If the native or raw ability to acquire wealth is distributed randomly, we ought to see a bell curve of abilities, whether of individuals or groups. However, in a dynamic system, where the ability to acquire wealth is positively enhanced by wealth already acquired, it is a truism that them that has, gets, so that we can expect any ability to acquire wealth to be quickly amplified by its own effects unless the effect of existing wealth on wealth acquisition is vanishingly small, which does not seem to be the case. Again, this effect would apply to groups (families, communities, classes) as well as individuals and would grow exponentially over time.
If all this is so, then in any example of a system of this type, we should soon see a very small number of individuals or groups having almost all the wealth, while the remainder were entirely or almost entirely deprived of it. This is what Marx seems to forsee in the _Manifesto_. But polemic to the contrary notwithstanding, this is not what we observe; if it were so, most people would now be starving to death, because food is a form of wealth and the ability to acquire it is another. Why?

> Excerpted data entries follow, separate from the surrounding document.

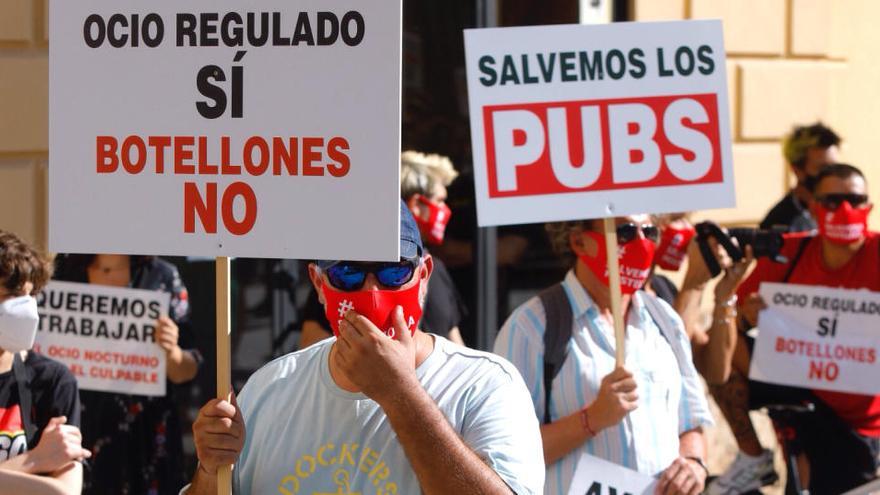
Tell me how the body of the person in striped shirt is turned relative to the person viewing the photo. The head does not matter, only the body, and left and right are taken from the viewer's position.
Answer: facing the viewer and to the right of the viewer

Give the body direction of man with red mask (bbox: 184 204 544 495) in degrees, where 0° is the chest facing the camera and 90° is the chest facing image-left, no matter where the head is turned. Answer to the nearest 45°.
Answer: approximately 0°

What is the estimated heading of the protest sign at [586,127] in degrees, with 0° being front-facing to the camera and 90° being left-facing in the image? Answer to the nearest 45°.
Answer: approximately 0°
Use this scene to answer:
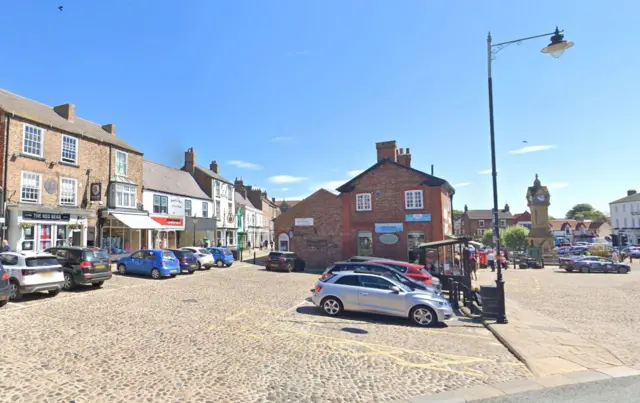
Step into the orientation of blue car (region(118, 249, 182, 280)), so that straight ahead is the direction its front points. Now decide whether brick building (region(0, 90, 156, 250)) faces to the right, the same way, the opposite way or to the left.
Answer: the opposite way

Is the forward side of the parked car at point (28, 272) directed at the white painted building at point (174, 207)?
no

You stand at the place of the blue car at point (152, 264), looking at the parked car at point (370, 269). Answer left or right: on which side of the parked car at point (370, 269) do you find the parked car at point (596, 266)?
left

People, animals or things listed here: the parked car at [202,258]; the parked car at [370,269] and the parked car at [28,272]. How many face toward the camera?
0

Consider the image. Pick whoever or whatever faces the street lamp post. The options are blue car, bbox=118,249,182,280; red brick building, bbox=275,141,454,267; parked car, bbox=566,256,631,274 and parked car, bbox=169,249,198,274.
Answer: the red brick building

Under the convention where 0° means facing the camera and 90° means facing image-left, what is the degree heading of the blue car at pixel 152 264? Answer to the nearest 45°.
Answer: approximately 135°

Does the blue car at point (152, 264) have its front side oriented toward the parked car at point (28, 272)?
no

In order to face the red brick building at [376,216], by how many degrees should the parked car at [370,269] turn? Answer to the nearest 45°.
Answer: approximately 90° to its left

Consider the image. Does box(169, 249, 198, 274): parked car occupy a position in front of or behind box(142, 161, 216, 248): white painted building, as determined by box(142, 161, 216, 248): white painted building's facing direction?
in front

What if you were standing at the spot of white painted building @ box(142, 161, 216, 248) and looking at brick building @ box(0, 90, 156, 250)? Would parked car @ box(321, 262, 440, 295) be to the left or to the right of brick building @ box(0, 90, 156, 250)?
left

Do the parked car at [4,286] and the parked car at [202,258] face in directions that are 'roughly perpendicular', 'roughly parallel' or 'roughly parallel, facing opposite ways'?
roughly parallel

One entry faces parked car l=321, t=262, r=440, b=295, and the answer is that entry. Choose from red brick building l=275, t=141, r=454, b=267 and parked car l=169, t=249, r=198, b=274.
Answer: the red brick building

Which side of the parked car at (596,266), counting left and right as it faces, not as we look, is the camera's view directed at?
right

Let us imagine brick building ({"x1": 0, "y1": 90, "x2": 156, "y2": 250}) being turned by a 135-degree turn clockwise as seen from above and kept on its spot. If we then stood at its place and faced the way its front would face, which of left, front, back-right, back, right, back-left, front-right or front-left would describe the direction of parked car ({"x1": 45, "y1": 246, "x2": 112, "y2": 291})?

I have been trying to think of reasons why we do not observe the radical concentration of wealth I provisionally hypothesize above.
(((((((((((((((
CB: Not a dumb question or discussion.
In Marx's language, you have indentified a tendency, but there are also countertendencies, so the effect is ameliorated to some extent.
(((((((((((((
1. The distribution of wealth-acquiring ability, or the aquisition-enhancement quality of existing wealth, may be vanishingly small, contrary to appearances.

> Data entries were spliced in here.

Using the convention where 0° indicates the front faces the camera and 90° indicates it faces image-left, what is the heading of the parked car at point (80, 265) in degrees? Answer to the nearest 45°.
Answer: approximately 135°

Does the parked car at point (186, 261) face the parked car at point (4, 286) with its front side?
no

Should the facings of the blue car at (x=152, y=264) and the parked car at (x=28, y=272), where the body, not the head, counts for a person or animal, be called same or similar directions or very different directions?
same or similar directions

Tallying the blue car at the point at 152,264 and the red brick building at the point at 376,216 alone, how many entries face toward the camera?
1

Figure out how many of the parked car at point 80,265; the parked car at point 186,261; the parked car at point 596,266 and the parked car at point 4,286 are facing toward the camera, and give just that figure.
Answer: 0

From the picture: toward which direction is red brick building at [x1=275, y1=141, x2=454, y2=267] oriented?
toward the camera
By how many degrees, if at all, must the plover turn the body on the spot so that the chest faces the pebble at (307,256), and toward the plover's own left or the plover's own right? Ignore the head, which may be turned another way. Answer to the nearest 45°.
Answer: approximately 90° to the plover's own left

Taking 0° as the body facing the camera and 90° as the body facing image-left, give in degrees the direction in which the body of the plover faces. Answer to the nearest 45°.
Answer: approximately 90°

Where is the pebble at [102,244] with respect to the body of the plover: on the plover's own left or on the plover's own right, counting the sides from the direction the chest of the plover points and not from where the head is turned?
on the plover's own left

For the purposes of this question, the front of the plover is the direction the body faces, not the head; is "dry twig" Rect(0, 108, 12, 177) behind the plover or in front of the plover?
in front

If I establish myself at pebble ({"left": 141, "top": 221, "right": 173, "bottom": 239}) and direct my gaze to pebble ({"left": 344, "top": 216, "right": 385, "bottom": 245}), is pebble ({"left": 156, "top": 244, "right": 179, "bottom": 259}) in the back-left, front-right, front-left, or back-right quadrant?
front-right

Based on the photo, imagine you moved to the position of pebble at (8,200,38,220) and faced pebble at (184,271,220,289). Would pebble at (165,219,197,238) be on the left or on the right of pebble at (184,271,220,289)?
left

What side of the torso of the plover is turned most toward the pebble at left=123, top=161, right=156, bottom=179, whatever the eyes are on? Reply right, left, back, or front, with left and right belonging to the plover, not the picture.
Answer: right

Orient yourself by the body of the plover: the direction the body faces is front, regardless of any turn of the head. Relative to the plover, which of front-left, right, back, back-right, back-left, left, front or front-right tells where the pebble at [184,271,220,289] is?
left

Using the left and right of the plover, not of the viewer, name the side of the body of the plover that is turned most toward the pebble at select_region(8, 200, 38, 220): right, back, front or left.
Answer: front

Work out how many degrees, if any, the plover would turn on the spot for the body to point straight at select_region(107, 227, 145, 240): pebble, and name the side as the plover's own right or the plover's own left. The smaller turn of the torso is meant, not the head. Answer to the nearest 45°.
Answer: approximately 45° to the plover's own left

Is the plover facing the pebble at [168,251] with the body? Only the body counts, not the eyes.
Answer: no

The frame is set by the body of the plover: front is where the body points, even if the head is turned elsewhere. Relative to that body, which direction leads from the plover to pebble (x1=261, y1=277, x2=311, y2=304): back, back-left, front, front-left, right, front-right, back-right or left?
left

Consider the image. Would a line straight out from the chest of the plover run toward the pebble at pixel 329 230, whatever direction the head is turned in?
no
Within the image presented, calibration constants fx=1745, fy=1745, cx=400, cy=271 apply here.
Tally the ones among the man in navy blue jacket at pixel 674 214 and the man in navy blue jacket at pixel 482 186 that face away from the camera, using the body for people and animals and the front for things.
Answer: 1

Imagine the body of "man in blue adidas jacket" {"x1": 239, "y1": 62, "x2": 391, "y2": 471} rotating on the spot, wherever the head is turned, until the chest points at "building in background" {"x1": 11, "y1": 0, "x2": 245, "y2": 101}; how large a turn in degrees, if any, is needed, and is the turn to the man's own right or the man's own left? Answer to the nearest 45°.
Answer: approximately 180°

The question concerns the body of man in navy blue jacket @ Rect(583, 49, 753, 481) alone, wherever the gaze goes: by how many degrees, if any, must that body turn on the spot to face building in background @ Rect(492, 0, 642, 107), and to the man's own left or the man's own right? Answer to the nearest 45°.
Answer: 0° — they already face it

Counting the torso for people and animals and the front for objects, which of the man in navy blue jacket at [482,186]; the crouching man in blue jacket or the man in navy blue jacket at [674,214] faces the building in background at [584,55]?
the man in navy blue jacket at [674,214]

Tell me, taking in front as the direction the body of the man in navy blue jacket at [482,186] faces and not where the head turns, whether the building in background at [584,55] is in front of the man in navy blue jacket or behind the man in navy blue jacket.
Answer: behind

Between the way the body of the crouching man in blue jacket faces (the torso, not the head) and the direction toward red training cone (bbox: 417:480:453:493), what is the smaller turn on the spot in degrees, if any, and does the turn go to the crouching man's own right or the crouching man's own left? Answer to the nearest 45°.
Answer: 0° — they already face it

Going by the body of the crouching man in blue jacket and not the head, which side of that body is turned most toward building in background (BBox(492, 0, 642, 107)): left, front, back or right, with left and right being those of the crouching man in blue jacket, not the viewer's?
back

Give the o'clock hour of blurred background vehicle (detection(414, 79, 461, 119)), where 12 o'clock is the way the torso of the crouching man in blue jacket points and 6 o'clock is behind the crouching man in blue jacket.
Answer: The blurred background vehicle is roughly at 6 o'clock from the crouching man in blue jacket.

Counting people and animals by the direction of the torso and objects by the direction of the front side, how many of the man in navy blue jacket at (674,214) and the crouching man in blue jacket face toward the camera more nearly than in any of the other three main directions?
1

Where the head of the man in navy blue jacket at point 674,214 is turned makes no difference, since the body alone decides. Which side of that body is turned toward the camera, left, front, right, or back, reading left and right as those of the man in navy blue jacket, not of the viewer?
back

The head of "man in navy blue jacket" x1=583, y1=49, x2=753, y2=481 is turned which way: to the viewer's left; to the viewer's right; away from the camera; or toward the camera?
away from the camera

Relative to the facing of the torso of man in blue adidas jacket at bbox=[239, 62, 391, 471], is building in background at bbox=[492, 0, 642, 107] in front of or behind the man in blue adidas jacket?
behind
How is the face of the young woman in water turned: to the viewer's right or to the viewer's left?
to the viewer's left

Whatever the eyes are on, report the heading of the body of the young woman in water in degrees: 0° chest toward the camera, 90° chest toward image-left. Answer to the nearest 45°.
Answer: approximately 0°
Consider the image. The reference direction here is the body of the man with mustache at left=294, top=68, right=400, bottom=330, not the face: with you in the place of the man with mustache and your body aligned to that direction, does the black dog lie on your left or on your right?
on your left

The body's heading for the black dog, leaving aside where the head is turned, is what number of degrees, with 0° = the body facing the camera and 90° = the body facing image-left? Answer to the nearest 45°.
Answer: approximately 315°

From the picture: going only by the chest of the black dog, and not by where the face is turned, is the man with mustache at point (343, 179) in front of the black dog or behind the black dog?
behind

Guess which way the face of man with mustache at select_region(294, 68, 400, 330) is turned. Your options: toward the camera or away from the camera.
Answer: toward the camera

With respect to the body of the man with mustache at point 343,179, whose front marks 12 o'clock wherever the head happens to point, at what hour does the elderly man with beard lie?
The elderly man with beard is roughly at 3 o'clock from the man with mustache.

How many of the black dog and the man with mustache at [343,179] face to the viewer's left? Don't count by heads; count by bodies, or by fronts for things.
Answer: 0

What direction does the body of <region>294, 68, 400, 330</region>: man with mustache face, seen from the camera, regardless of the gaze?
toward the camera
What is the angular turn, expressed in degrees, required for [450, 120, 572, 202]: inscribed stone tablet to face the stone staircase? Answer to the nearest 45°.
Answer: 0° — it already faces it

2. It is possible that wealth is not a substance, that is, a well-defined material entity. Instead, it might be a mentation, a social construction or relationship, a complex in which material entities play only a part, a fiction, or something else -- something immaterial.

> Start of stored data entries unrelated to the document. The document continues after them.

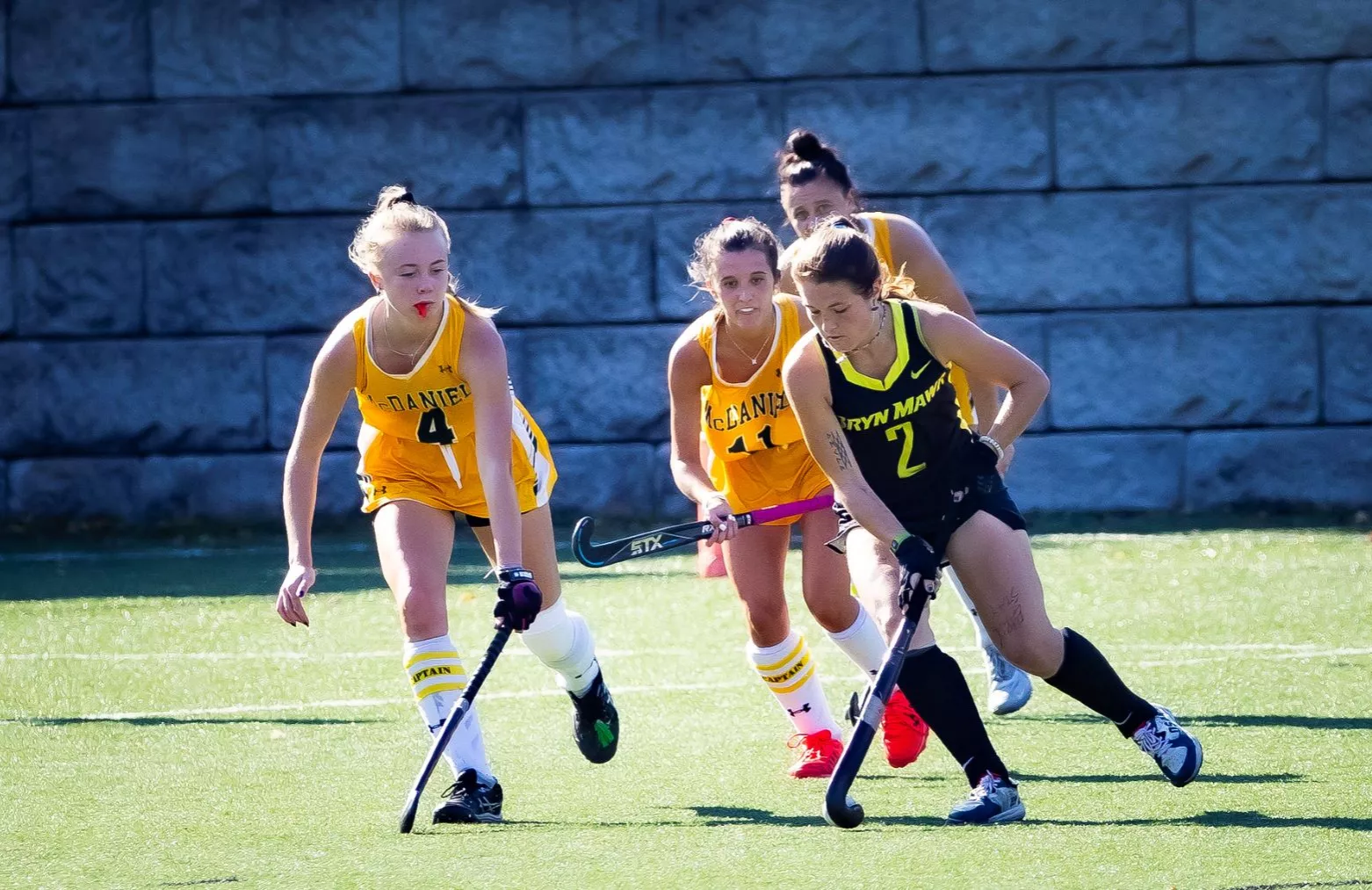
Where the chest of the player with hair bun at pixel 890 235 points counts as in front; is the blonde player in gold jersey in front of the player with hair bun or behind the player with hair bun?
in front

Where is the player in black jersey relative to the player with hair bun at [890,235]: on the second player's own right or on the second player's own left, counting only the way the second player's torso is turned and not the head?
on the second player's own left

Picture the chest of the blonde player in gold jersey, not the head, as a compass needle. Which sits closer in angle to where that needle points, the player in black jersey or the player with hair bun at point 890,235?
the player in black jersey

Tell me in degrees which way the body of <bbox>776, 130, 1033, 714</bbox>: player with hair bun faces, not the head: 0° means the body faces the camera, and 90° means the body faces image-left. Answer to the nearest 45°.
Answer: approximately 45°

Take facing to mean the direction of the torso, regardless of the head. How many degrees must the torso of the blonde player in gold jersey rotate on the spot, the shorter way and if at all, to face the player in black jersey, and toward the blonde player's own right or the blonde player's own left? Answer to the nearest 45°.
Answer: approximately 90° to the blonde player's own left

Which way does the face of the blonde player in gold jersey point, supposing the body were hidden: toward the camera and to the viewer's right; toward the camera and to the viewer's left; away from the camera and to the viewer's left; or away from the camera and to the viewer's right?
toward the camera and to the viewer's right

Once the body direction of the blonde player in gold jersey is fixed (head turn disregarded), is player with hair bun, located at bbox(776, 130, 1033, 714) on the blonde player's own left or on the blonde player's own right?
on the blonde player's own left

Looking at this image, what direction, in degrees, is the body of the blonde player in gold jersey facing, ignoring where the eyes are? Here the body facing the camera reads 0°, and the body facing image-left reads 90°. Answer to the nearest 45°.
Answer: approximately 0°
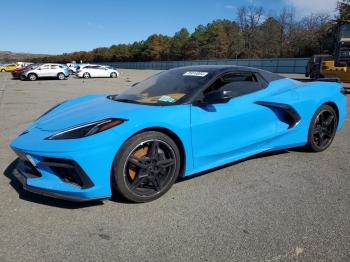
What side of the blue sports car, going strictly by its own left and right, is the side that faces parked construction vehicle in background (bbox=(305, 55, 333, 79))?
back

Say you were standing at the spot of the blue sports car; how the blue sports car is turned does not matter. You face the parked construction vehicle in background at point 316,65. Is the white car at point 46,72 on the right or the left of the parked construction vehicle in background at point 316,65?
left

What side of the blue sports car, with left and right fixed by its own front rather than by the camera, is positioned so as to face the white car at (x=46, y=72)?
right

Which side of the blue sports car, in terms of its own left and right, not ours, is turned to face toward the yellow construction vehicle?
back

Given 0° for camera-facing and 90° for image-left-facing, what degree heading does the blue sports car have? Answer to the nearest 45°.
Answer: approximately 45°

3. The influence of random events may disturb the system so much that the expected behaviors do not occur (or cannot be separate from noise).
4. Economic processes may be frequently, even customarily, overruled by other social processes, like politics.
But some of these cast a certain amount of doubt on the extent to which a physics-like approach is appropriate to the question. Perhaps one needs to define the domain over which the approach is valid.
Well, I said it was a dumb question.